VIDEO | Liszt et Murnau : une fascination commune pour Faust

150 150 Beatrice Berrut

Le démon Méphisto parie avec l’archange Michaël qu’il parviendra à corrompre l’âme d’un juste. Si tel est le cas, il dominera le monde. Pour mettre en œuvre sa stratégie, il sacrifie le village dans lequel vit un vieil alchimiste, le docteur Faust, en lui envoyant une épidémie de peste. Impuissant face à cette calamité, le docteur perd la foi et brûle ses livres de sciences et sa bible.

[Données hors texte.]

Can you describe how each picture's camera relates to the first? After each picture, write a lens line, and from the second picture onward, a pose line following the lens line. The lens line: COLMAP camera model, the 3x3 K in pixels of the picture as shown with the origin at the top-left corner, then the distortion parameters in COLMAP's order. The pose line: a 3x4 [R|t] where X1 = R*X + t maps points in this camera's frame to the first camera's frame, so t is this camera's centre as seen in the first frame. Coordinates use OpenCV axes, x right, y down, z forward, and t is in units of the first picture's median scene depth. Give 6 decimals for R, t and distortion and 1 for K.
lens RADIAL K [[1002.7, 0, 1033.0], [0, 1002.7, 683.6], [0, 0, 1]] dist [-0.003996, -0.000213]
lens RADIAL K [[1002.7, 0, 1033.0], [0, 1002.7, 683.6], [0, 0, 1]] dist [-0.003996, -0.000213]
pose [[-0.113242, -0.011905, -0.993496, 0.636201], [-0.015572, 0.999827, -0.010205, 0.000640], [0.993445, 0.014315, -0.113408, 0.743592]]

L’apparition de Méphisto dans ce moment crucial lui permet de rendre dépendant de ses pouvoirs le pauvre docteur. Le personnage de Faust est un alchimiste déçu par la quête de toute sa vie, et qui se trouve en fin d’existence face à l’échec de ses recherches, et au bord du suicide. Le pacte qu’il passe avec le Diable est sa dernière chance de terminer son parcours terrestre avec satisfaction, mais il est lourd de conséquences, car il a promis son âme en échange. Cette légende allemande fait écho à des sujets qui sont proches de Liszt, tels l’oscillation de l’âme entre le Diable et Dieu, et la rédemption par la prière. La scène finale de la tragédie voit Faust se jeter dans les flammes avec Marguerite, qui lui pardonne, et leurs deux âmes s’élèvent vers le paradis : l’archange Michaël a gagné son pari contre Méphisto, car l’amour a triomphé des apparences.

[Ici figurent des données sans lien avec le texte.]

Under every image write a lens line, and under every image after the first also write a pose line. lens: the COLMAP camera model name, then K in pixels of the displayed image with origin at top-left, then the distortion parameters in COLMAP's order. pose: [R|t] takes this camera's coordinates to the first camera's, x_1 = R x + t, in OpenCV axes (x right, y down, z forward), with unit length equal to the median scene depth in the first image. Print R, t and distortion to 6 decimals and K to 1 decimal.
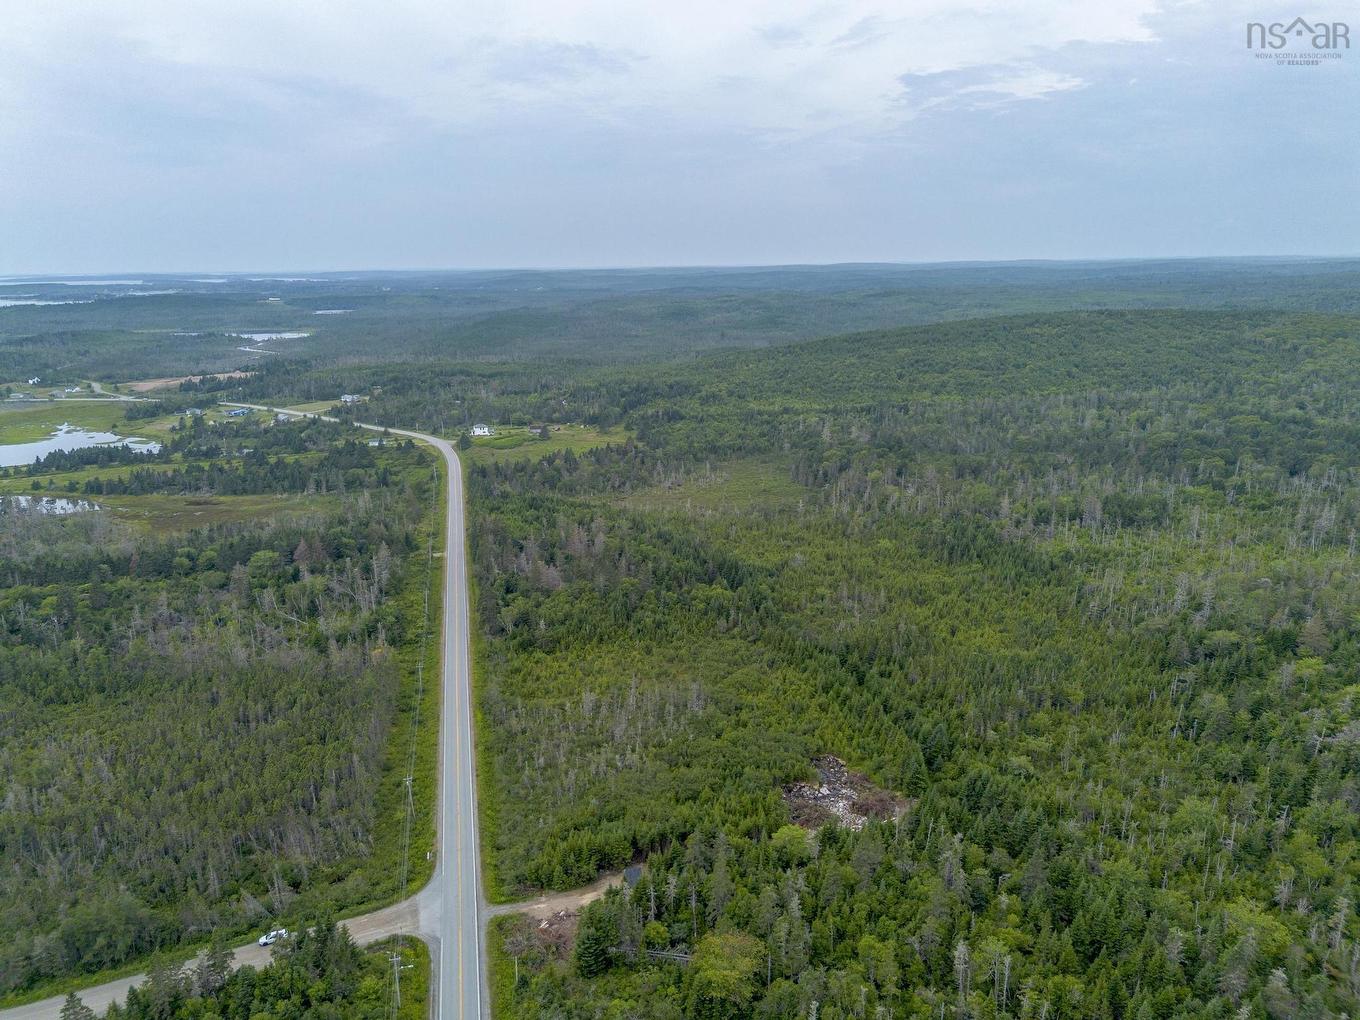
lens RADIAL K [[962.1, 0, 677.7], [0, 962.1, 520.2], [0, 0, 1]] dist [0.067408, -0.064096]
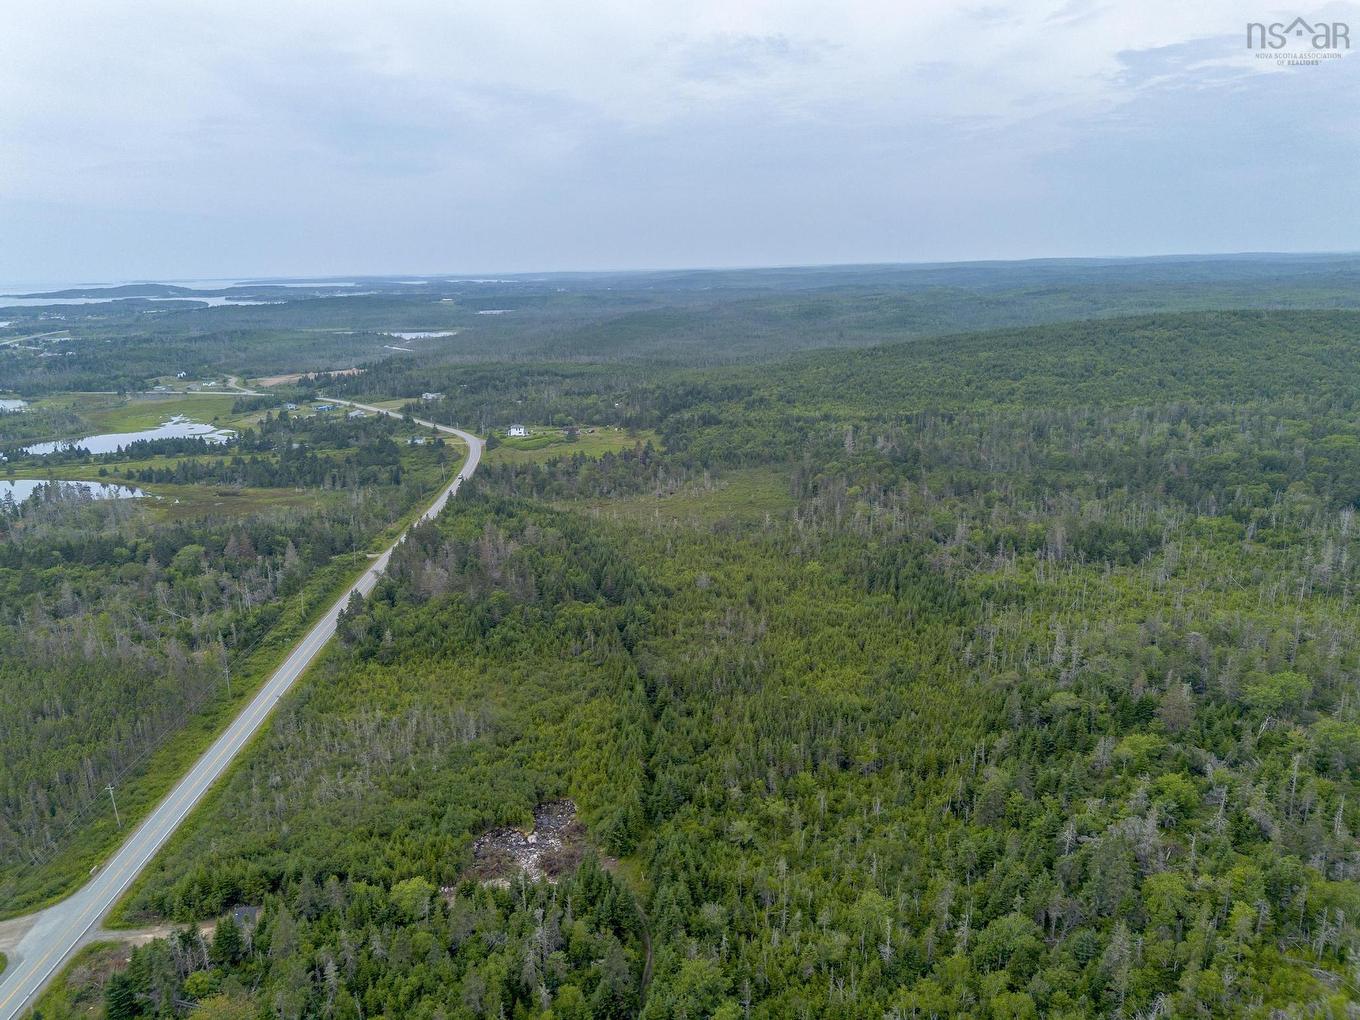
lens RADIAL K [[962.1, 0, 677.6], [0, 962.1, 516.6], [0, 0, 1]] dist [0.067408, -0.064096]
pose [[0.982332, 0.039798, -0.182868, 0.221179], [-0.040160, 0.999192, 0.001723, -0.017453], [0.182789, 0.005652, 0.983136, 0.056702]]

 » Le fait est que la passion des variantes et de ce qui me paraît des améliorations du
style, me possède singulièrement et augmente avec l’âge. Je ne m’en excuse pas trop, car c’est la
recherche persistante du mieux possible qui caractérise le véritable artiste.  »

Franz Liszt (1811-1886)

« Ah! Dieu! l’art est long, et notre vie est courte! »

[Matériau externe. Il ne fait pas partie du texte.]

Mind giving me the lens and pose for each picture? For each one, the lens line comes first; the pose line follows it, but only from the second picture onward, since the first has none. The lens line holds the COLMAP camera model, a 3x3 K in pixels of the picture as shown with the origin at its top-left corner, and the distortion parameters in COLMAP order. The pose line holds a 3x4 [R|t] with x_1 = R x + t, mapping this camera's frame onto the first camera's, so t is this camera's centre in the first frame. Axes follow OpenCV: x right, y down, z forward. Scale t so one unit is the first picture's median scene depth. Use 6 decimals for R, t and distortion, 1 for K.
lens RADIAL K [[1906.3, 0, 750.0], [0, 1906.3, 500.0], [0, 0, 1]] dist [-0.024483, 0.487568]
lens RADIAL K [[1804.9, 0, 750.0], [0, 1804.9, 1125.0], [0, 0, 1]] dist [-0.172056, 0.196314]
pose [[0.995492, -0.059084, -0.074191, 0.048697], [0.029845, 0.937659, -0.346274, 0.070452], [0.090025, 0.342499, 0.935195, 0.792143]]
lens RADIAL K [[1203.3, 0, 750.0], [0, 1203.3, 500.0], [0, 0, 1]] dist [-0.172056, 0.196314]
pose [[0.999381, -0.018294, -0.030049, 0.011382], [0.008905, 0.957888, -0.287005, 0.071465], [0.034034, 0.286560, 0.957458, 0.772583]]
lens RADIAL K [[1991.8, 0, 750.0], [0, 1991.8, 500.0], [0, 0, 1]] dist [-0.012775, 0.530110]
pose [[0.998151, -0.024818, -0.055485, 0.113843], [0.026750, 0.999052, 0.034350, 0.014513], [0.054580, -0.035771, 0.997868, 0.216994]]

Johann Wolfgang von Goethe, FAUST ( 1749 – 1832 )

L’art en évolution perpétuelle

Liszt, à l’image de Faust, était un éternel insatisfait, et ne cessait de remettre ses œuvres sur le métier. C’est ainsi que ses concertos et sa Totentanz ont été composés en plus de 20 ans, et une fois publiés, ont encore été modifiés par sa main – en attestent les annotations que j’ai intégrées à mon enregistrement. Il est permis d’imaginer que son entrée dans les ordres à l’âge mûr atteste de son espoir de vie éternelle par la foi et la dévotion. La thématique de l’amour victorieux lui tenait aussi particulièrement à cœur et d’une façon probablement plutôt douloureuse, puisqu’il n’a jamais pu connaître le mariage « terrestre », l’église lui refusant la main de Carolyn von Wittgenstein. Seul un mariage céleste et mystique pouvait sceller leurs deux destins, et l’amour qu’il lui portait vers la fin de sa vie était plus fantasmé que réel, lui étant entre les murs d’un couvent romain et elle se perdant dans l’écriture de traités de théologie confus.